Defense, GSA officials vow to clean up contracting

Senior Defense Department and General Services Administration officials trumpeted a new zero-tolerance policy for skirting acquisition laws and regulations on Tuesday.

The Pentagon's chief procurement executive, Deidre Lee, joined GSA Administrator Stephen Perry in announcing a joint initiative called Get It Right, which they said would address significant deficiencies in government contracting, many of which have been exposed by an ongoing investigation of GSA contracting as well as reports of misuse of contracts for military and reconstruction efforts in Iraq.

Addressing a capacity crowd in an auditorium at GSA headquarters, and via a Web broadcast viewed by GSA and Defense employees nationwide, Lee and Perry said instances of improper contracting constituted a tiny portion of their organization's overall activities. Both acknowledged that corners had been cut and procedures hadn't been followed in some cases, but they said their plan, which will require agency employees and contracting officers to be more circumspect about how contracts are awarded, would correct those problems.

"We're striving here to achieve a zero-deficiency environment," Perry said. "No exceptions, no excuses."

The most recent cases of improper contracting center on GSA's Federal Technology Service, which administers technology-related contracts on other agencies' behalf. Defense is FTS' biggest customer, and media reports and GSA inspector general audits have shown FTS employees have awarded work unrelated to technology using contracts specially designed for those purposes. In some cases, FTS' Defense clients also chose the companies they wanted to win contracts, and some of those awards were made without full and open competition, the inspector general has found. Those purchases affect hundreds of millions of dollars in federal funds.

The Defense inspector general has issued several reports in the past few years documenting abuses of the GSA schedules, a set of prenegotiated contracts awarded to thousands of vendors and open to all federal agencies. Lee acknowledged that those problems weren't news to her, and pointed to a recent example of a GSA technology schedule being used to procure interrogation services for Abu Ghraib prison in Iraq.

"I fully support using those vehicles properly," Lee said of the schedules and other GSA administered contracts. To that end, Defense contracting officers now will be required to fulfill a series of obligations before using non-Defense contracts or procurement organizations, in order to create an auditable trail of how a contract was awarded and what was spent. Lee said such transparency depends on being able to "follow the money."

For all purchases of goods and services worth more than $100,000, Defense contracting officers must determine if the purchase is within the scope of the contract, Lee said. They must also question whether they'd save money by using an in-house contracting office. If they do send work outside, they must ensure it is appropriate for the contract the outside agency plans to use, and that a plan is in place to properly administer it, Lee said. She also admonished GSA contracting officers to comply with legal requirements that certain Defense schedules purchases be solicited among at least three vendors.

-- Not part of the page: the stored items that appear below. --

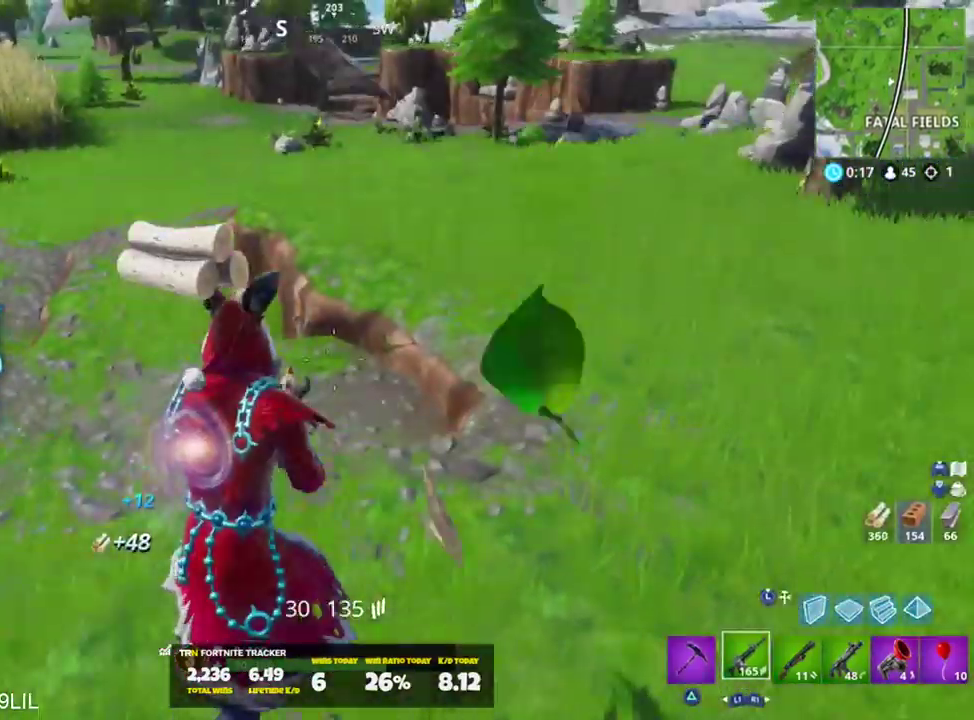
{"buttons": ["L1"], "left_stick": "up", "right_stick": "up-right", "events": [[33, "R1", "up"], [100, "R1", "down"], [200, "R1", "up"], [233, "left_stick", "up"], [333, "SQUARE", "down"], [433, "SQUARE", "up"], [467, "right_stick", "up-right"], [500, "L1", "down"]]}
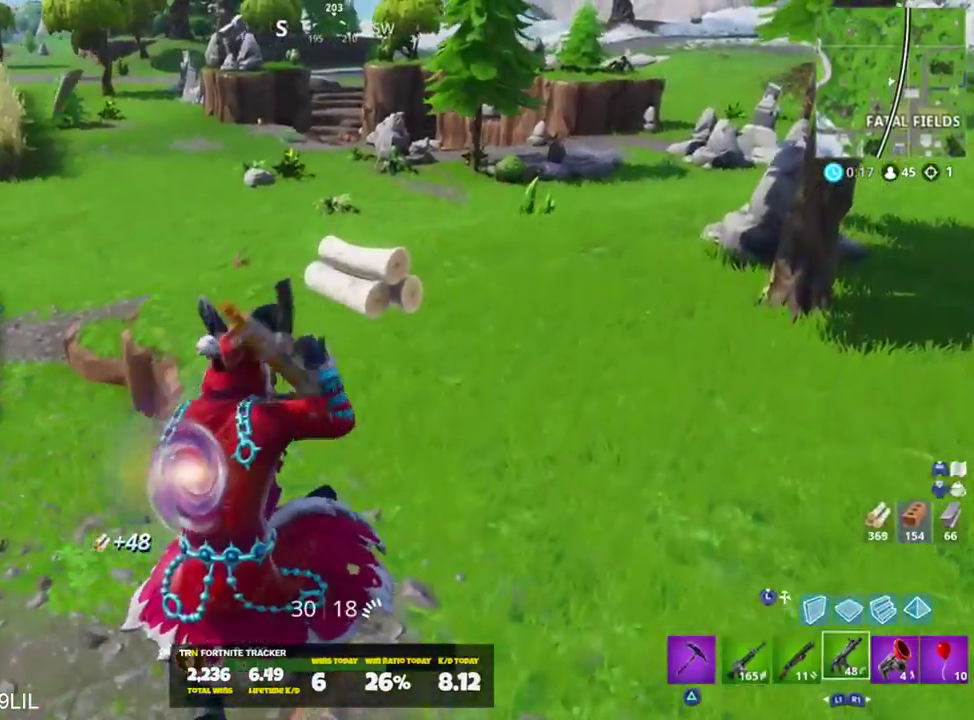
{"buttons": ["SQUARE"], "left_stick": "up", "right_stick": "center", "events": [[67, "L1", "up"], [167, "L1", "down"], [267, "CROSS", "down"], [267, "L1", "up"], [334, "CROSS", "up"], [434, "SQUARE", "down"], [501, "right_stick", "center"]]}
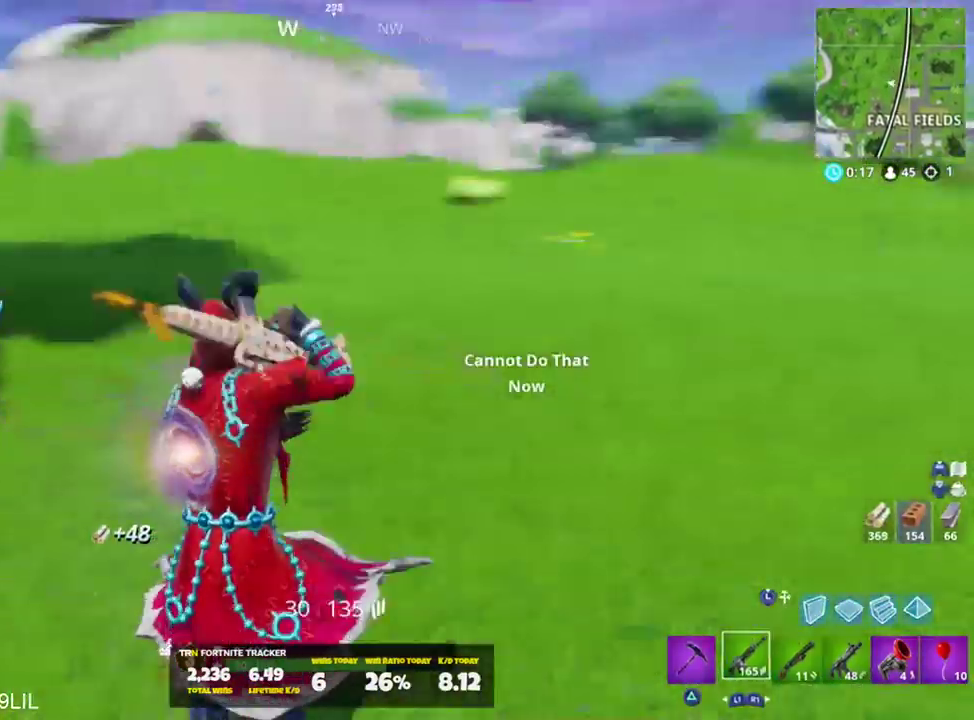
{"buttons": [], "left_stick": "up", "right_stick": "up", "events": [[66, "left_stick", "center"], [100, "SQUARE", "up"], [233, "left_stick", "up"], [467, "right_stick", "up"]]}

Defense also plans to examine some contracts after they've been awarded to see if proper procedures were followed. GSA is reviewing all contracts for goods and services valued at more than $100,000 that it awarded for other agencies in the past year, in order to determine whether the work was within the scope of its contract. That review will be complete within the next few weeks, officials said.

Defense program managers, financial managers and contractors also will be more closely scrutinized. Program managers must determine that there is a bona fide need to spend obligated funds, as required by law, Lee said. The Defense inspector general has questioned whether some Defense agencies have fulfilled that obligation before sending funds to FTS to spend on their behalf. Financial managers will be held accountable for ensuring that money is properly handled, and contractors are expected to notify government officials if they feel any work is outside the scope of their contract, Lee said.

For its part, GSA plans to educate its contracting workforce on proper procedures, though Perry acknowledged that the funding to do that could be hard to find, and said, "No amount of training is going to cause someone not to cut a corner."

GSA employees are using "checklists to self-assess proper usage of GSA contract vehicles," according to a set of briefing points GSA released after Perry's speech. The agency also is studying whether it employs enough contracting personnel to handle GSA's multibillion-dollar annual workload, David Drabkin, GSA's deputy associate administrator for acquisition policy, said in a briefing with journalists.

Perry also said he wants to better communicate with GSA's congressional oversight committees about the agency's activities, saying GSA hadn't done a good job of that. He said he also planned to keep the Office of Management and Budget better updated on steps he's taking to improve contracting.

He emphasized that the reported cases of GSA contracting abuse are rare. "The [work of] the large majority of our acquisition workforce…in many instances is brilliant," he said in a press briefing.

Perry chastised those who focus on GSA's shortcomings, saying, "We have not tended to tell that story [of proper contracting]…because it gets overshadowed by an occasional misstep. And I think that's unfair."

He and other officials had spent "countless hours" correcting GSA's deficiencies, Perry said, at the expense of time they could have spent advancing the agency's plan for reform.